Jean-Paul Ventura
To what extent to different health factors have an effect on observed life expectancy worldwide?
This investigation was undertaken to explore the dependence of life expectancy measured for years between 2000 and 2015. on several immunological, mortality, economic and social factors in order to inform prescriptive measures of public and global health.

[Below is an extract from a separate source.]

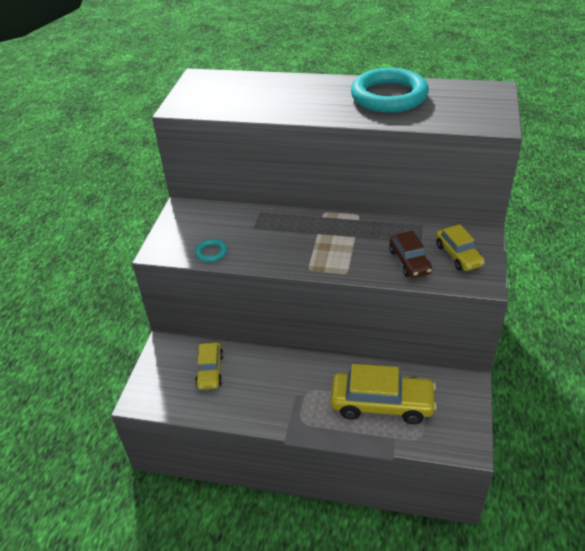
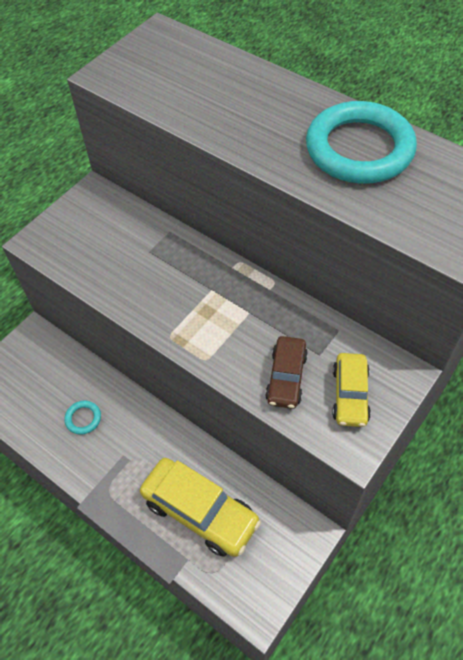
camera: 25 degrees right, 15 degrees up
turquoise ring [195,239,227,262] -> turquoise ring moved to [64,401,101,435]
yellow car [195,342,224,390] -> none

1.) Data: The data-set containts information on life expectancy and other factors for 193 countries has been prepared from the WHO data repository website with corresponding economic data sourced from United Nations data.
2.) Data Cleaning process and Preliminary Data Exploration notebook: 'prelim_data_exploration.ipynb'
3.) Final notebook: 'GlobalHealthOutcomes_final.ipynb' compilation of results.
This project was undertaken following the Cross-Industry Standard Process for Data Mining (CRISP-DM) methodology to establish data and case understanding. Recursive methodologies were employed, including developing statistical insights and measures in order to produce a more appropriate dataset for multiple linear regression modeling.
These methods included:
- Estimating outliers using the Tukey statistical method
- Handling outliers via the winsorization technique.
- Inspecting the pearson correlation among explanatory variables themselves, between those variables and the target: life expectancy.
-
- feature selection based on high correlation coefficients
-
- feature engineering of categorical variable.